Recently I was asked by a colleague, how would I size up current EHR’s: what are the major wins and major needed improvements? In about an hour, and off the top of my head, I wrote this list. It is neither comprehensive nor deeply reasoned. However, it IS a compilation of frustrations and grateful moments that come from having help design, implement and USE an EHR over the past 2 decades.

  1. See Youtube, from a Boston EHR interest group, CRICO:   https://www.youtube.com/watch?v=VHMJaV7zJxE Provocative; I don’t agree with all of it, but it provokes a lot of discussion, see below.
  2. MAJOR win: engaging the patient using the portal: online communication, access to records, Open Notes, Open Results, is just the beginning of a needed improvement in information transparency. Anything that eliminates the telephone tag circus is good.
  3. MAJOR win: having the chart accessible ANYWHERE ANYTIME avoids missing data (medical errors from handoffs of care) and paper filing and paper shuffling costs. As one colleague wrote: PAPER KILLS. In the late 1990’s between 1/3 and 2/3 of patient appointments did NOT have the relevant paper chart pulled in time for me to see the patient. How embarrassing. This no longer happens. Also, our paper filing, despite a team of 50 in medical records, was always 2-3 weeks BEHIND. Even if you DID receive the paper chart, chances were good you did not see the recent report you needed.
  4. MAJOR win: improvements in legibility (sometimes at the cost of unreadability due to note bloat). How many times per day did used to I take a paper chart to a colleague or nurse and ask “what you think this says?”
  5. MAJOR win: easy narrative documentation using Speech Recognition, and increasingly, Natural Language Processing (detecting codified concepts using machine learning). We only just starting to see the fruits of these technologies. A typical physician’s cost for human transcription, per year is about $15,000. And the turnaround time can be days, resulting in missing data during that time. Speech rec is instant. AND NLP has the potential to create instant alerting and reminders.
  6. MAJOR win: reminders and alerts improve the frequency of doing the right thing at the right time more often (when well designed). This is the FLIP SIDE of of Alert Fatigue (see below). I love when my system reminds me to vaccinate, or screen for colon cancer, or screen for depression, particularly when I catch and prevent an illness that I would otherwise have missed.
  7. NEEDED IMPROVEMENT: alert fatigue: poorly designed, terrible signal-to-noise ratio of alerts. Enough has been written about this. Our Physician Informatics Group (PIG: yes, we don’t take ourselves seriously), constantly struggles to improve the SIGNAL to NOISE ratio of these alerts, and to reduce alerting.

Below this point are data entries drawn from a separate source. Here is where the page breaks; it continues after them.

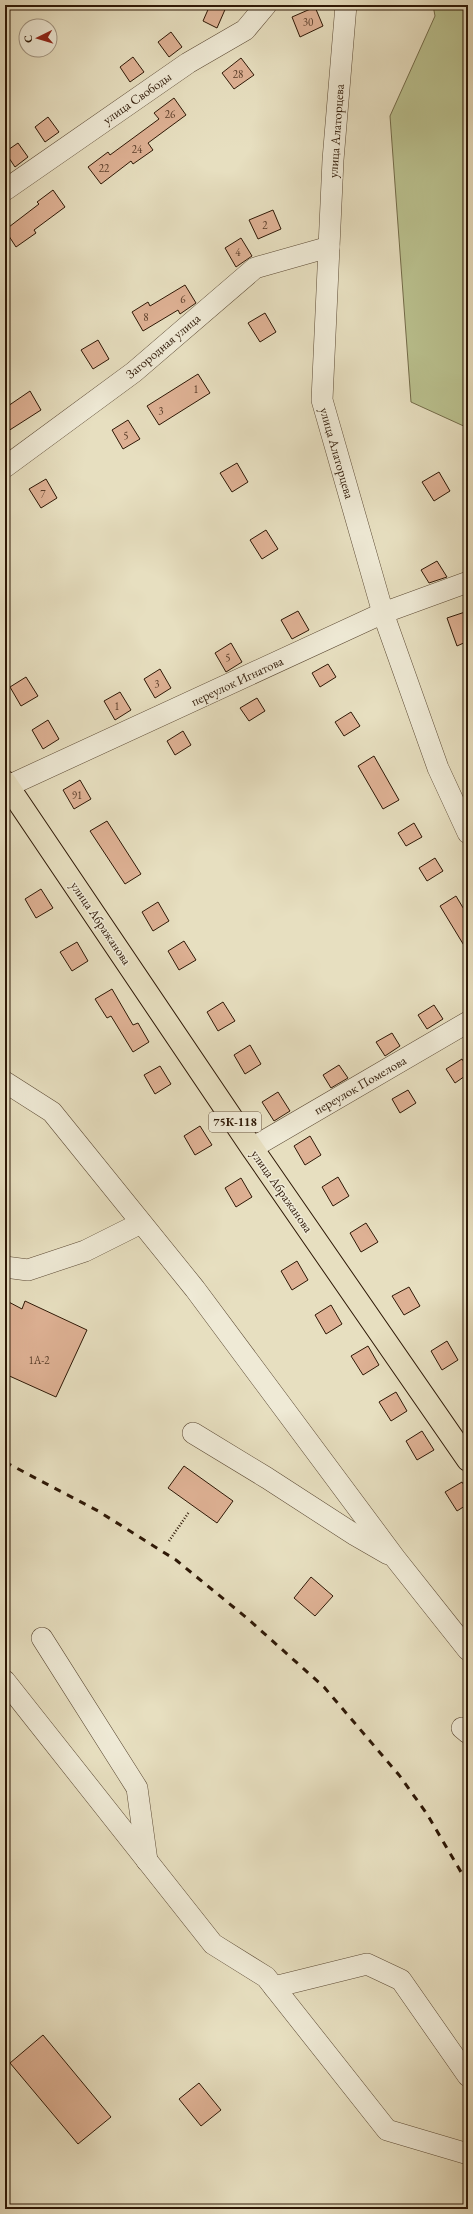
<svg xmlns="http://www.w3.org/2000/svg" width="473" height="2214" font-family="'EB Garamond',serif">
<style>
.green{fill:#bac18f;stroke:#746c4a}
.building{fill:#deb194;stroke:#2e1806}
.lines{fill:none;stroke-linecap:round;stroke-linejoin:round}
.minor-casing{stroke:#5c4a34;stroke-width:22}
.major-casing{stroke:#2e1806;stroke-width:24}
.path{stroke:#2e1806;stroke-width:2.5;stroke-dasharray:1 2;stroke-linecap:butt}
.minor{stroke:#efead6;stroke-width:21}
.major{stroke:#e7dfc0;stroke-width:22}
.rail{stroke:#2e1806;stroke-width:3;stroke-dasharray:7 7;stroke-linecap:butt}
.labels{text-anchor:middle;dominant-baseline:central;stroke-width:3;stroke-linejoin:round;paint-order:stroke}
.number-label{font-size:11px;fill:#5a3e2a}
.shield{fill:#efead6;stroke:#685744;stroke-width:1}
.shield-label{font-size:12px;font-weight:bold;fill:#2e1806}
.street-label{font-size:13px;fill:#2e1806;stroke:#efead6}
</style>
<rect width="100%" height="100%" fill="#e7dfc0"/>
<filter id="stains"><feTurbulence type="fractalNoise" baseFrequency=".005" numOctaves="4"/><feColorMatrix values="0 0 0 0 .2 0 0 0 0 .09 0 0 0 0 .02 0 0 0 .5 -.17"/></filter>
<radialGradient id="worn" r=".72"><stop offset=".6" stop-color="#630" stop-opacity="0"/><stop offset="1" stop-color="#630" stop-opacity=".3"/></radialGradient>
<path class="green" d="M433,5H468V428L411,402L390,116L435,16Z"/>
<g class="building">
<path d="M210,5H227L217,28L203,21Z"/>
<path d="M315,7L323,26L300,37L292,17Z"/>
<path d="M171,32L182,47L169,57L158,42Z"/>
<path d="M133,57L144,72L130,82L120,67Z"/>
<path d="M241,58L254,75L234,89L222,73Z"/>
<path d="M174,98L186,115L148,143L153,150L133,164L131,161L101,184L88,167L108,152L110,155L159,119L154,113Z"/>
<path d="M48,117L59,132L45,142L35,127Z"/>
<path d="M18,143L28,157L15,167L5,152Z"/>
<path d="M53,190L65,207L34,230L36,233L16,247L5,230L39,204L37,202Z"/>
<path d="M273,210L281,229L258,239L249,220Z"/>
<path d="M241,238L252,256L236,267L225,248Z"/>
<path d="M185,285L196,303L180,314L178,310L143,331L132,312L148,302L150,306Z"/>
<path d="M265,313L276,332L260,342L248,323Z"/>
<path d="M98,340L109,359L93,369L81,350Z"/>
<path d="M198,374L210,393L159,425L147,406Z"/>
<path d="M30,391L41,410L5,433V400L8,406Z"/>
<path d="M128,420L140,439L123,449L112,430Z"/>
<path d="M237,463L248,482L232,492L220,473Z"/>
<path d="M439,472L450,491L434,501L422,482Z"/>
<path d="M46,479L57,498L41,508L29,489Z"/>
<path d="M266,530L278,549L262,559L250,540Z"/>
<path d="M437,561L447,577L429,583L421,570Z"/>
<path d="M298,611L309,630L292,639L281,620Z"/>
<path d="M468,611V641L457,646L447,618Z"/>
<path d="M231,643L242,662L226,672L215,653Z"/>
<path d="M328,664L336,677L320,687L312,673Z"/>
<path d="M160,669L171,688L155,698L144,679Z"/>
<path d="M26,677L38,696L21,706L10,687Z"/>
<path d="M120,692L131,710L115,720L104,701Z"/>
<path d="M257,698L265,711L249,721L240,708Z"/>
<path d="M351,712L360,726L344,736L335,722Z"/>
<path d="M48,720L59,739L43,749L32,730Z"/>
<path d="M183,731L191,745L175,755L167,741Z"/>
<path d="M374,756L399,800L383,809L358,766Z"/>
<path d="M80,780L91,799L74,809L63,790Z"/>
<path d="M107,821L141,874L125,884L90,831Z"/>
<path d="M414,823L422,837L406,846L398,833Z"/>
<path d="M435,858L443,871L427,881L419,868Z"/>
<path d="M41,889L53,908L36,918L25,899Z"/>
<path d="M456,896L468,916V952L440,906Z"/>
<path d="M158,902L169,921L153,931L142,912Z"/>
<path d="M184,941L196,960L179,970L168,951Z"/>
<path d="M77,942L88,961L72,971L60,952Z"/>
<path d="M112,989L133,1025L138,1023L149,1042L133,1052L111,1016L107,1018L95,999Z"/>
<path d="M223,1002L235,1021L218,1031L207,1012Z"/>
<path d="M434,1005L443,1019L427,1029L418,1015Z"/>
<path d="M392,1033L400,1046L385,1056L376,1042Z"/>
<path d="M250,1045L261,1064L245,1074L234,1055Z"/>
<path d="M462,1059L468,1069V1074L455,1083L446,1069Z"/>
<path d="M339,1065L348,1078L331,1088L323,1075Z"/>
<path d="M160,1066L171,1084L155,1094L144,1075Z"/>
<path d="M408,1090L416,1103L400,1113L392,1099Z"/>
<path d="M278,1092L290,1111L274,1121L262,1102Z"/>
<path d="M200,1126L212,1145L195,1155L184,1136Z"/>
<path d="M310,1136L321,1155L305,1165L294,1146Z"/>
<path d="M338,1177L349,1196L333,1206L322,1187Z"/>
<path d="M241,1178L252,1197L236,1207L225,1188Z"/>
<path d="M366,1223L378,1242L361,1252L350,1233Z"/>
<path d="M297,1261L308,1280L292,1290L281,1271Z"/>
<path d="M409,1287L420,1306L404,1315L392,1296Z"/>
<path d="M5,1300L22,1309L25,1301L87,1330L56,1397L5,1374Z"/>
<path d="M331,1305L342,1324L326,1334L315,1315Z"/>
<path d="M447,1341L458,1360L442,1370L431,1351Z"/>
<path d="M368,1346L379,1365L363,1375L351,1356Z"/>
<path d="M396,1392L407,1411L391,1421L379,1402Z"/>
<path d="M422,1431L434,1450L417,1460L406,1441Z"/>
<path d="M184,1466L233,1501L217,1523L168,1488Z"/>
<path d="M462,1482L468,1492V1504L457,1511L445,1492Z"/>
<path d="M311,1577L333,1596L315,1616L294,1598Z"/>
<path d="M43,2035L111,2117L78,2144L10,2063Z"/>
<path d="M199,2083L221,2110L201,2126L179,2099Z"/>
</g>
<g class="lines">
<g class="minor-casing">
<g id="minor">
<path d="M346,5L333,160L322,400L383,613L438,768L468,833"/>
<path d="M5,190L188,63L245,30L266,5"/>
<path d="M5,467L134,372L255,268L329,247"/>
<path d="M8,786L383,613L468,582"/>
<path d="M5,1082L52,1112L195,1289L395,1558L468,1650"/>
<path d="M252,1148L468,1022"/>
<path d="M5,1267L28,1270L85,1251L141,1223"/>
<path d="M193,1433L267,1478L355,1535L388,1554"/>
<path d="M42,1638L137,1788L147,1861"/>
<path d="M5,1681L213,1944L266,1977L387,2130L468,2154"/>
<path d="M462,1728L468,1733"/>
<path d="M274,1987L367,1964L401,1980L468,2076"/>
</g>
</g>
<g class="major-casing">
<path id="major" d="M5,782L252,1148L468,1460"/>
</g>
<path class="path" d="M169,1541L189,1512"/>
<use href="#minor" class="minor"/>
<use href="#major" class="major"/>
<path class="rail" d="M5,1462L98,1511L176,1560L248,1619L324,1687L399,1775L427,1814L468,1884"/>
</g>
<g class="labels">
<g class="number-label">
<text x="308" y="22">30</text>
<text x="238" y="74">28</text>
<text x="170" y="114">26</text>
<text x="137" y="149">24</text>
<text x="104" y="168">22</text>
<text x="265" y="225">2</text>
<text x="238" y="252">4</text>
<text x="183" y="299">6</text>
<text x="146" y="317">8</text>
<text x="196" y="389">1</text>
<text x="161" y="411">3</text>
<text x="126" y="435">5</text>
<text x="43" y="494">7</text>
<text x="228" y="657">5</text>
<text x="157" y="684">3</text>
<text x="117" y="706">1</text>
<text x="77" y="795">91</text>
<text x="39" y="1360">1А-2</text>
</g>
<rect class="shield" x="209" y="1112" width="52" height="20" rx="3"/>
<g class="shield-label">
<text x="235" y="1122">75К-118</text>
</g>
<g class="street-label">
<text transform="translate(137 98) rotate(-35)">улица Свободы</text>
<text transform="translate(336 131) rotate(-86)">улица Алаторцева</text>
<text transform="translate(163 346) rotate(-40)">Загородная улица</text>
<text transform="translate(337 453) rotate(74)">улица Алаторцева</text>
<text transform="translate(237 681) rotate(-25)">переулок Игнатова</text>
<text transform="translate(101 923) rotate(56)">улица Абражанова</text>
<text transform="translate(360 1085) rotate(-30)">переулок Помелова</text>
<text transform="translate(282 1191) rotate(55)">улица Абражанова</text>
</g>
</g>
<rect width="473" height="2214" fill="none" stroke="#e7dfc0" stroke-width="20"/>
<rect x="6" y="6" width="461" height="2202" fill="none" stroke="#2e1806" stroke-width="2"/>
<rect x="10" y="10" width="453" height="2194" fill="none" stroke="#2e1806"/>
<g transform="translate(38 38) rotate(265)"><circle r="19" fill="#efead6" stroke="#a29683"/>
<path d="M0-3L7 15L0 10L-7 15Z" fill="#8f2418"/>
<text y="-6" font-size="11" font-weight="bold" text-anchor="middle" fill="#2e1806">С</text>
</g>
<rect width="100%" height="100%" filter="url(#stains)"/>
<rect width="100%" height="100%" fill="url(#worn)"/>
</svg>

I consider it a personal failure if we have implement at “Best Practice Alert” that stops a doctor’s work, instead of designing a smarter EHR that “guides” and “nudges” a doctor’s behavior, so that we make the RIGHT THING EASY.
  8. NEEDED IMPROVEMENT: Better ways of capturing physician-patient interaction (see #1), maybe full video recording instead of typing out a history, and having the machine collate into a timeline, concise narrative.
  9. NEEDED IMPROVEMENT: user interface design: (see #1), why can’t the electronics disappear into the wall until it is needed and then pop in with reminders and context-sensitive help just-in-time?
  10. NEEDED IMPROVEMENT: how to eliminate communication barriers and snafu’s based on nurse-physician-patient ping-pong messages.
  11. NEEDED IMPROVEMENT: an appreciation from clinical leaders that an EHR is NOT THE SOLUTION: instead, need to focus on a clinical re-invention that uses an EHR as tool to create better teamwork and communication. How to get that across? Our biggest successes come from clinics that realize this one fact. See previous posts on SPRINT  EHR Sprint team: work hard, persevere, sometimes you get to build a dream team and TRANSFORMATION Politico (and HuffPo): The Doctor of the Future (with stuff about us, and Care Redesign at UCHealth!)

CMIO’s take? Send me a message! What’s missing? What would you take issue with? Let’s craft a message to our EHR vendors and demand innovation and something better. I’m convinced we’re in version 20 of something that will need 50 versions to get right.